### DO THIS
Convert every line of the records below into a Markdown table with two columns, Row and Line. Number the rows in order and leave out blank lines.
┌──
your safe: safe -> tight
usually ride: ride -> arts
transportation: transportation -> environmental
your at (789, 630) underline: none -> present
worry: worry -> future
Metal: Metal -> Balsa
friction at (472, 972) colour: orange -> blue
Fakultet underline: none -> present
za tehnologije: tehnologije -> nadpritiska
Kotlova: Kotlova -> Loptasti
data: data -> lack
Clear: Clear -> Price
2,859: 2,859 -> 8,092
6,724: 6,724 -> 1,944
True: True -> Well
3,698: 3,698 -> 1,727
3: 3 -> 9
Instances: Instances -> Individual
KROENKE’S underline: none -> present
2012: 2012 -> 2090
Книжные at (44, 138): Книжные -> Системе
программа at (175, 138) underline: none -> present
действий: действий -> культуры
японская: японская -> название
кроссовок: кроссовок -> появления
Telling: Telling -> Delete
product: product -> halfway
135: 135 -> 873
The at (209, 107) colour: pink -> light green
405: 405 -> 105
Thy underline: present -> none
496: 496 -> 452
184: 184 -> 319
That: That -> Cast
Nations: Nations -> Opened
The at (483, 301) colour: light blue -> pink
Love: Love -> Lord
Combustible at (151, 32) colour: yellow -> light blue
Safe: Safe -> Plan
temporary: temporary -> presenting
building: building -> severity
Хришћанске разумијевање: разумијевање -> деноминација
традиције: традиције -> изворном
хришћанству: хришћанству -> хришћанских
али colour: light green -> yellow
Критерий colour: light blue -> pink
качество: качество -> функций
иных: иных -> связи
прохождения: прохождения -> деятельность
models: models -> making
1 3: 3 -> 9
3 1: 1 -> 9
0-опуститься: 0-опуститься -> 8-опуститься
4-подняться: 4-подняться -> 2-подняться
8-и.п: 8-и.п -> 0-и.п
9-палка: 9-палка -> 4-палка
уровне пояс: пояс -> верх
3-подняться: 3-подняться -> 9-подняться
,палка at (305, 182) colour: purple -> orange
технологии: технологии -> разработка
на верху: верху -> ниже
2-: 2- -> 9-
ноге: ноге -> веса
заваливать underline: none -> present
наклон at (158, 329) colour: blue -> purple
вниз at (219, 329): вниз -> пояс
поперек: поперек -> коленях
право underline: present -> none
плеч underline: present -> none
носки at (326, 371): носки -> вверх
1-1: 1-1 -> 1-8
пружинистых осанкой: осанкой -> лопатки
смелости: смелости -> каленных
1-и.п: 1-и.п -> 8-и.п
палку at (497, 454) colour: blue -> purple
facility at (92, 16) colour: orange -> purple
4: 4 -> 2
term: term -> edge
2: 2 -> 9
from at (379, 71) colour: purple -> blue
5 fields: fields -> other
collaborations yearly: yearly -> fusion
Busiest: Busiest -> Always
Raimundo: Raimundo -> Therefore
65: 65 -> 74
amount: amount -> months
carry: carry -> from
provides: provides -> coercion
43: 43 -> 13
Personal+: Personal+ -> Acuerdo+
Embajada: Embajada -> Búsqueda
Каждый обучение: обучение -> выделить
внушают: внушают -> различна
└──
### RESULT
| Row | Line |
|---|---|
| 1 | your safe: safe -> tight |
| 2 | usually ride: ride -> arts |
| 3 | transportation: transportation -> environmental |
| 4 | your at (789, 630) underline: none -> present |
| 5 | worry: worry -> future |
| 6 | Metal: Metal -> Balsa |
| 7 | friction at (472, 972) colour: orange -> blue |
| 8 | Fakultet underline: none -> present |
| 9 | za tehnologije: tehnologije -> nadpritiska |
| 10 | Kotlova: Kotlova -> Loptasti |
| 11 | data: data -> lack |
| 12 | Clear: Clear -> Price |
| 13 | 2,859: 2,859 -> 8,092 |
| 14 | 6,724: 6,724 -> 1,944 |
| 15 | True: True -> Well |
| 16 | 3,698: 3,698 -> 1,727 |
| 17 | 3: 3 -> 9 |
| 18 | Instances: Instances -> Individual |
| 19 | KROENKE’S underline: none -> present |
| 20 | 2012: 2012 -> 2090 |
| 21 | Книжные at (44, 138): Книжные -> Системе |
| 22 | программа at (175, 138) underline: none -> present |
| 23 | действий: действий -> культуры |
| 24 | японская: японская -> название |
| 25 | кроссовок: кроссовок -> появления |
| 26 | Telling: Telling -> Delete |
| 27 | product: product -> halfway |
| 28 | 135: 135 -> 873 |
| 29 | The at (209, 107) colour: pink -> light green |
| 30 | 405: 405 -> 105 |
| 31 | Thy underline: present -> none |
| 32 | 496: 496 -> 452 |
| 33 | 184: 184 -> 319 |
| 34 | That: That -> Cast |
| 35 | Nations: Nations -> Opened |
| 36 | The at (483, 301) colour: light blue -> pink |
| 37 | Love: Love -> Lord |
| 38 | Combustible at (151, 32) colour: yellow -> light blue |
| 39 | Safe: Safe -> Plan |
| 40 | temporary: temporary -> presenting |
| 41 | building: building -> severity |
| 42 | Хришћанске разумијевање: разумијевање -> деноминација |
| 43 | традиције: традиције -> изворном |
| 44 | хришћанству: хришћанству -> хришћанских |
| 45 | али colour: light green -> yellow |
| 46 | Критерий colour: light blue -> pink |
| 47 | качество: качество -> функций |
| 48 | иных: иных -> связи |
| 49 | прохождения: прохождения -> деятельность |
| 50 | models: models -> making |
| 51 | 1 3: 3 -> 9 |
| 52 | 3 1: 1 -> 9 |
| 53 | 0-опуститься: 0-опуститься -> 8-опуститься |
| 54 | 4-подняться: 4-подняться -> 2-подняться |
| 55 | 8-и.п: 8-и.п -> 0-и.п |
| 56 | 9-палка: 9-палка -> 4-палка |
| 57 | уровне пояс: пояс -> верх |
| 58 | 3-подняться: 3-подняться -> 9-подняться |
| 59 | ,палка at (305, 182) colour: purple -> orange |
| 60 | технологии: технологии -> разработка |
| 61 | на верху: верху -> ниже |
| 62 | 2-: 2- -> 9- |
| 63 | ноге: ноге -> веса |
| 64 | заваливать underline: none -> present |
| 65 | наклон at (158, 329) colour: blue -> purple |
| 66 | вниз at (219, 329): вниз -> пояс |
| 67 | поперек: поперек -> коленях |
| 68 | право underline: present -> none |
| 69 | плеч underline: present -> none |
| 70 | носки at (326, 371): носки -> вверх |
| 71 | 1-1: 1-1 -> 1-8 |
| 72 | пружинистых осанкой: осанкой -> лопатки |
| 73 | смелости: смелости -> каленных |
| 74 | 1-и.п: 1-и.п -> 8-и.п |
| 75 | палку at (497, 454) colour: blue -> purple |
| 76 | facility at (92, 16) colour: orange -> purple |
| 77 | 4: 4 -> 2 |
| 78 | term: term -> edge |
| 79 | 2: 2 -> 9 |
| 80 | from at (379, 71) colour: purple -> blue |
| 81 | 5 fields: fields -> other |
| 82 | collaborations yearly: yearly -> fusion |
| 83 | Busiest: Busiest -> Always |
| 84 | Raimundo: Raimundo -> Therefore |
| 85 | 65: 65 -> 74 |
| 86 | amount: amount -> months |
| 87 | carry: carry -> from |
| 88 | provides: provides -> coercion |
| 89 | 43: 43 -> 13 |
| 90 | Personal+: Personal+ -> Acuerdo+ |
| 91 | Embajada: Embajada -> Búsqueda |
| 92 | Каждый обучение: обучение -> выделить |
| 93 | внушают: внушают -> различна |